Be careful with flaky tests
There are a few things that damage trust in automation faster than unreliable tests, and those are when a test: fails randomly, depends on unstable data, or breaks for unclear reasons.
It’s better to have fewer reliable tests than many questionable ones.
Common Mistakes That Slow You Down
Most QAs don’t struggle because automation is too difficult.
They struggle because they unknowingly take paths that make it harder than it needs to be.
Waiting to “learn enough”
You can spend months watching tutorials and still feel unprepared. And you’ll experience this feeling throughout your career – the more you learn on a topic, tool, programming language, the more you realize that it’s just the tip of the iceberg, and that’s fine.
Automation is learned by doing, not by preparing endlessly. So make sure that you also practice what you’re learning.
Copy-pasting without understanding
It’s tempting to reuse frameworks or snippets from others, or use AI tools to write the code for you.
But if something breaks and you don’t understand why, you’re stuck or even worse, you can make your framework vulnerable from a security point of view.
Use external resources – but treat them as learning tools, not shortcuts.
Automating the wrong things
Not everything should be automated.
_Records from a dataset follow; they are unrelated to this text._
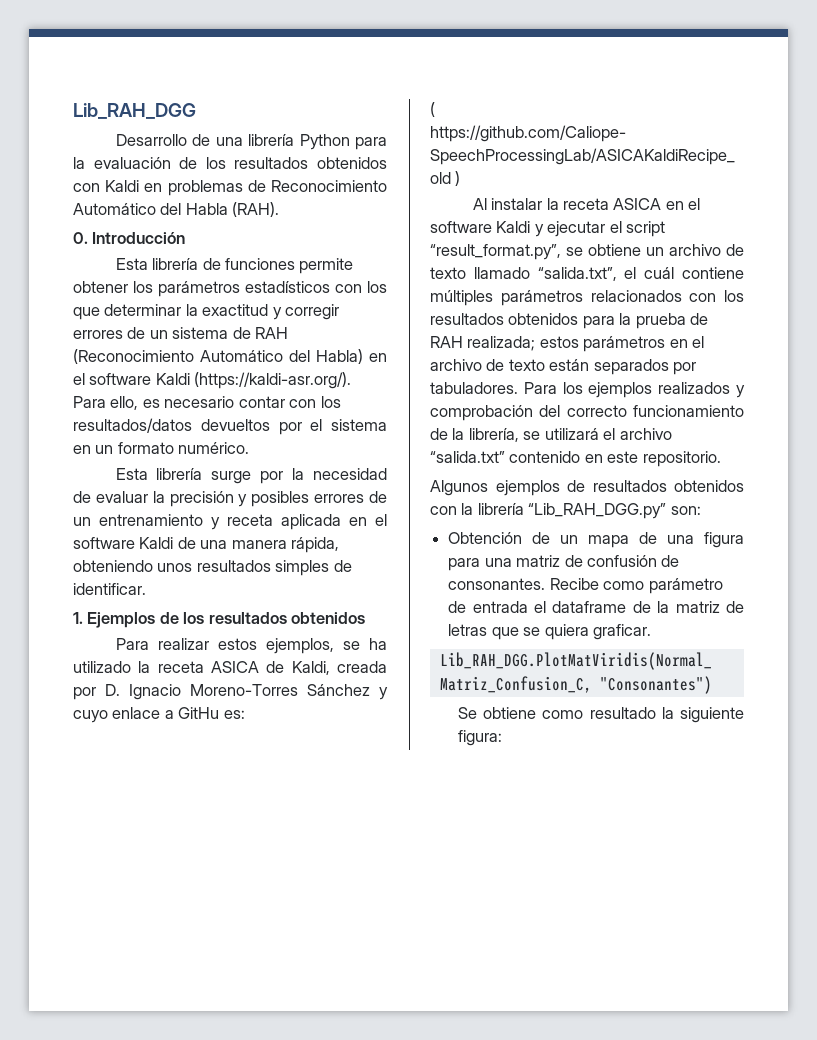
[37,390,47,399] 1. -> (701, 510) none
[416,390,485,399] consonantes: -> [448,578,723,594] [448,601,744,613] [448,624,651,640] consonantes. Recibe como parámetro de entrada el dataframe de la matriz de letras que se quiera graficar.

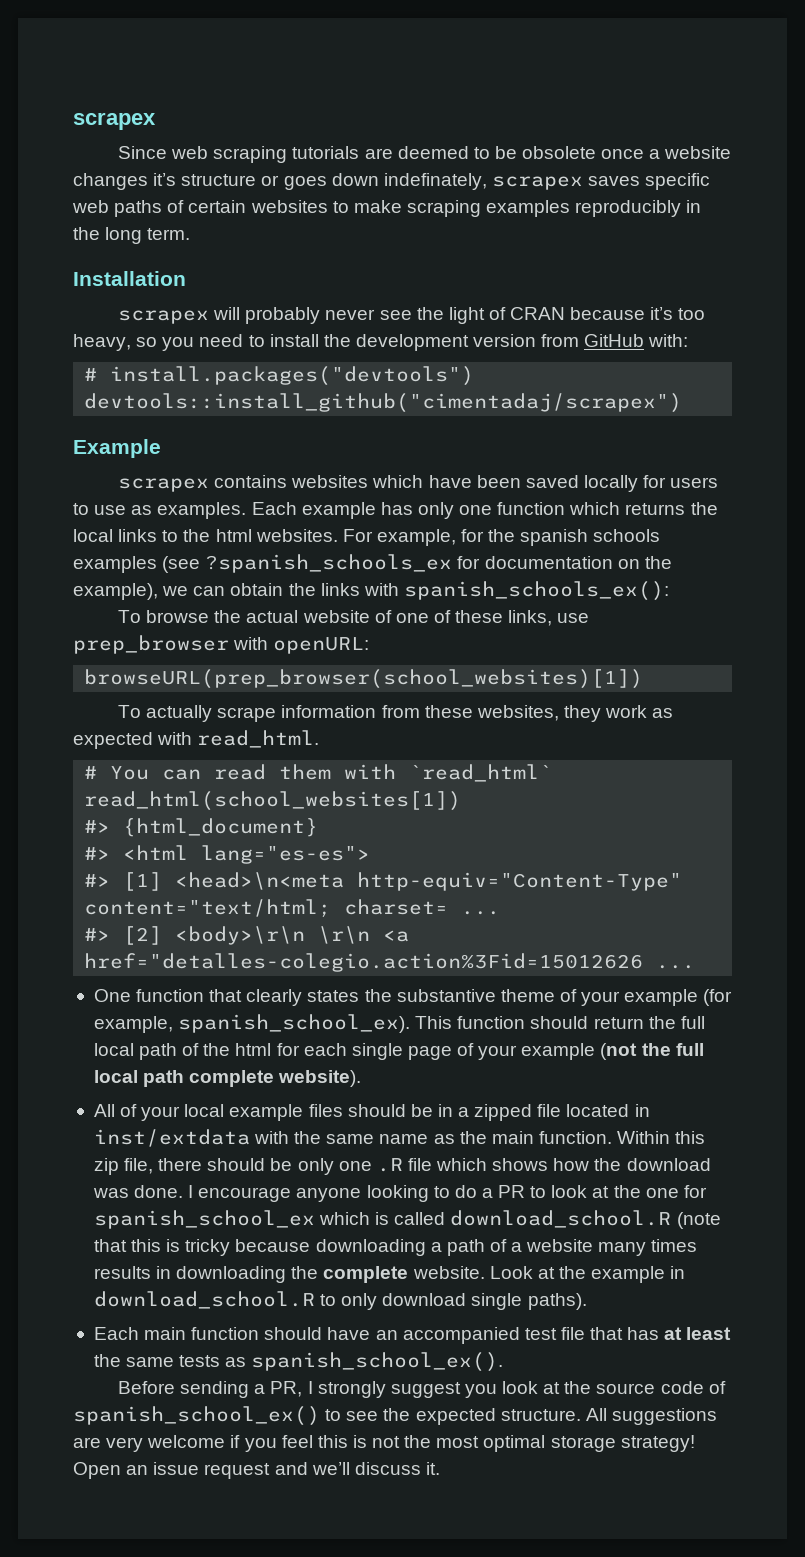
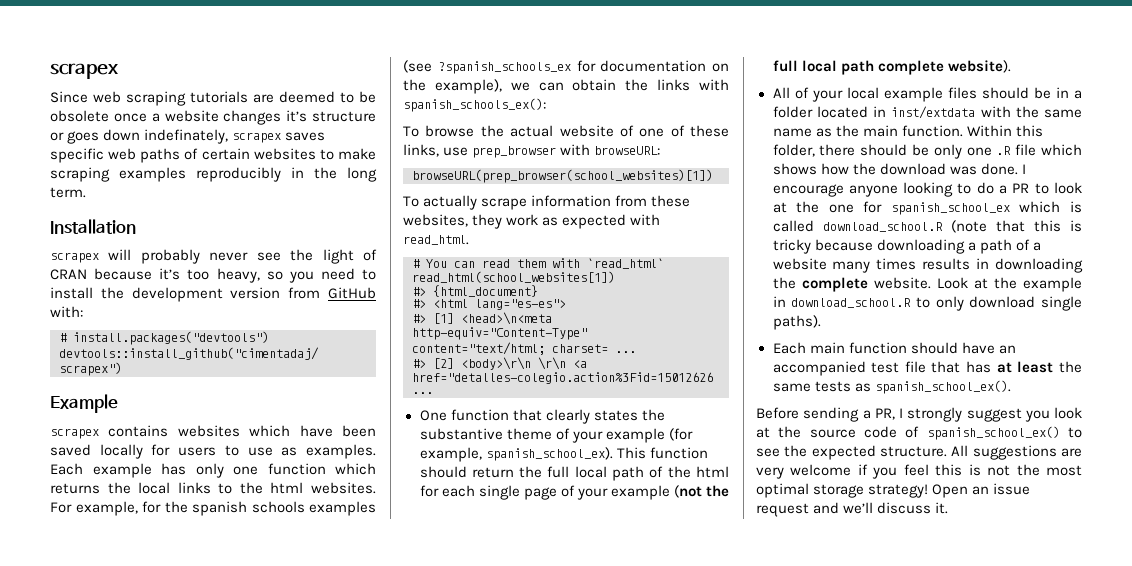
[273,637,370,654] openURL: -> [594,146,661,155] browseURL:
[474,1104,562,1121] zipped file -> [772,106,813,118] folder
[93,1158,154,1175] zip file, -> [772,144,815,157] folder,

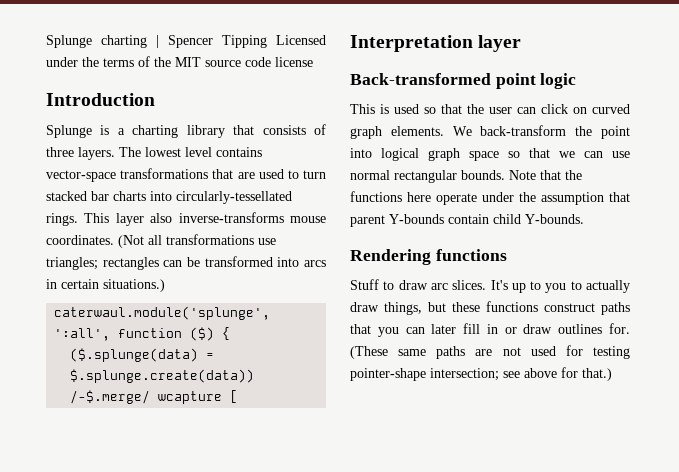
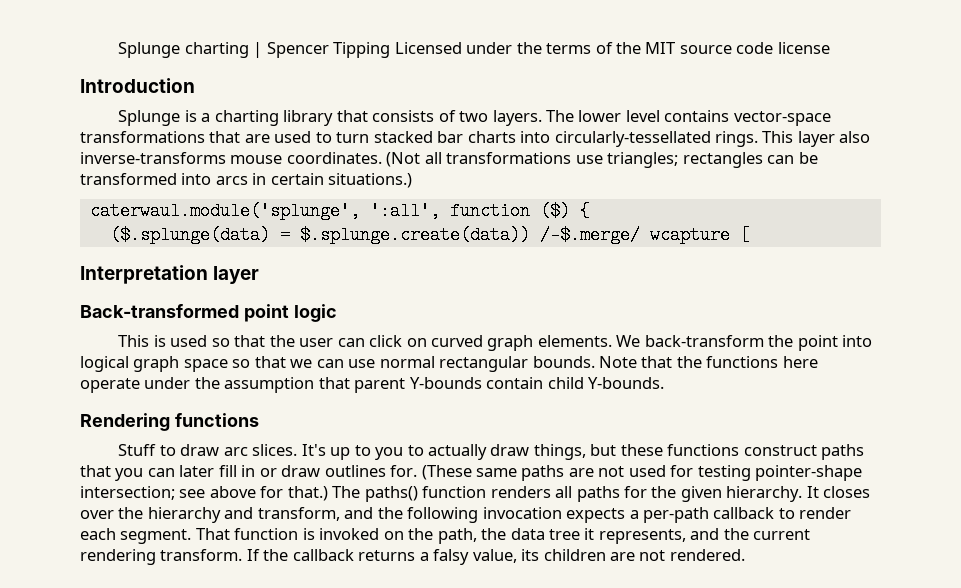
[46,147,74,157] three -> [459,111,489,122] two
[145,147,181,157] lowest -> [578,110,622,122] lower
(612, 374) none -> [332,486,871,502] [80,507,852,523] [80,528,811,544] [80,549,745,565] The paths() function renders all paths for the given hierarchy. It closes over the hierarchy and transform, and the following invocation expects a per-path callback to render each segment. That function is invoked on the path, the data tree it represents, and the current rendering transform. If the callback returns a falsy value, its children are not rendered.

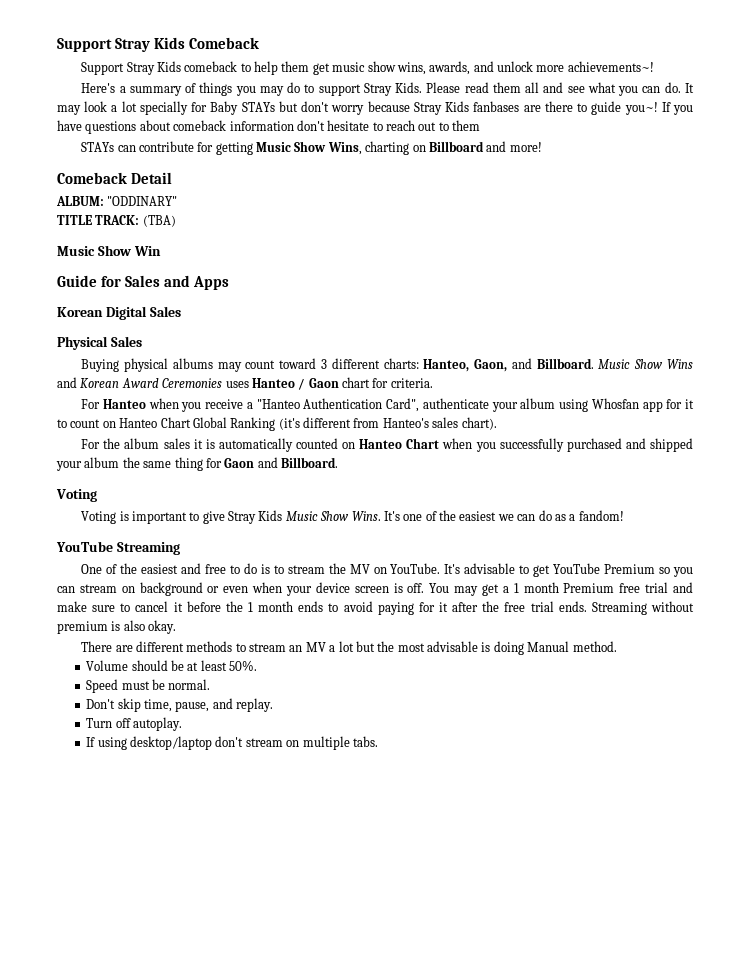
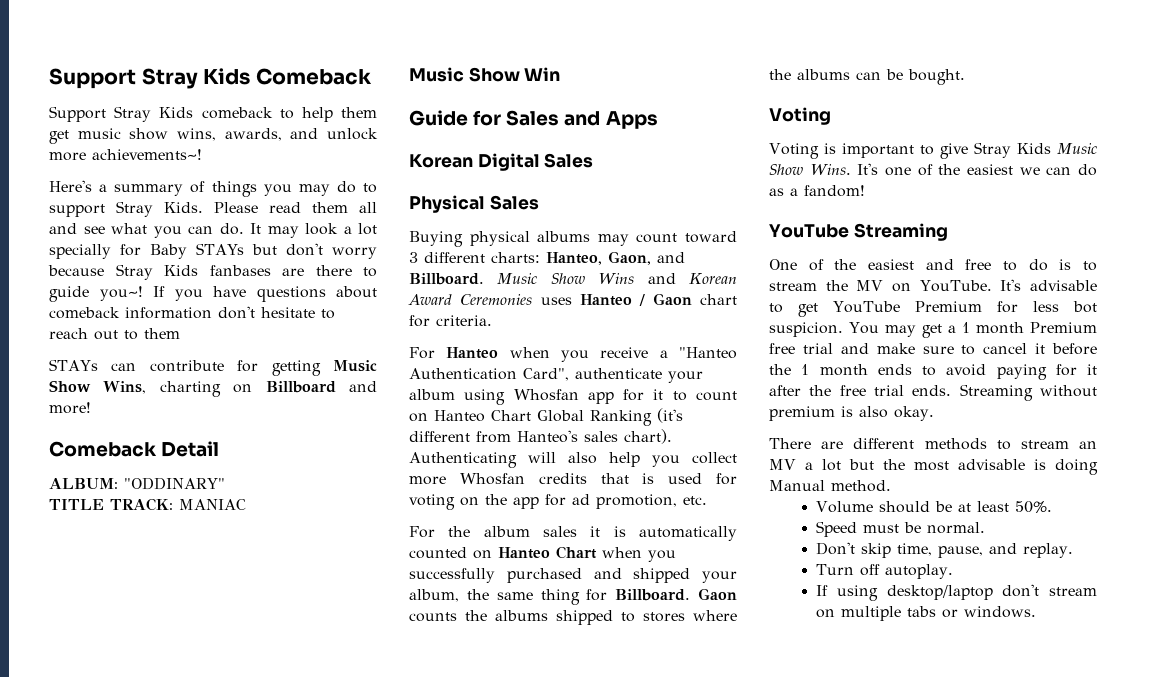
[142,215,176,227] (TBA) -> [179,499,246,510] MANIAC
(497, 423) none -> [409,452,737,468] [409,473,737,485] [409,494,707,510] Authenticating will also help you collect more Whosfan credits that is used for voting on the app for ad promotion, etc.
[84,457,120,468] album -> [409,589,459,602] album,
[224,457,338,468] Gaon and Billboard. -> [615,588,737,601] [409,610,737,625] [769,69,965,85] Billboard. Gaon counts the albums shipped to stores where the albums can be bought.
[659,567,694,577] [57,582,425,596] so you can stream on background or even when your device screen is off. -> [996,301,1097,313] [769,322,843,337] for less bot suspicion.
[352,736,378,747] tabs. -> [907,606,1037,618] tabs or windows.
Avoid automating test cases designed for highly unstable features, tests that change frequently or edge cases with little long-term value.
Start with tests that are stable, repeatable, meaningful. Your regression suite is a good starting point to look for candidates.
Measuring the wrong success
More tests ≠ better automation. A few well-chosen tests that catch real issues are far more valuable than a large suite nobody trusts.
What Success Looks Like in QA Automation
There’s a subtle but important shift that needs to happen.
Automation is often seen as a role upgrade – “I want to become an automation QA”, but a more useful perspective is – “I want to become a QA who solves problems more effectively”.
Automation is just one of the tools that helps you do that.
Success is not represented by building a perfect framework, knowing every tool or writing hundreds of tests.
Success looks like: reducing repetitive work, increasing confidence in releases, freeing up time for in-depth testing. And, over time, making your work more sustainable.
Closing Thoughts
There’s rarely a clear moment when you feel fully ready to start something new.
Automation is no different.
The moment usually looks like:
- a test you’ve run too many times.
- a task that feels unnecessarily repetitive.
- a small frustration you’ve learned to tolerate.
That’s your signal.
You don’t need a perfect plan.
You don’t need full confidence.
You just need to start small – and accept that figuring things out is part of the job.
The best time to start automating was when the repetition began.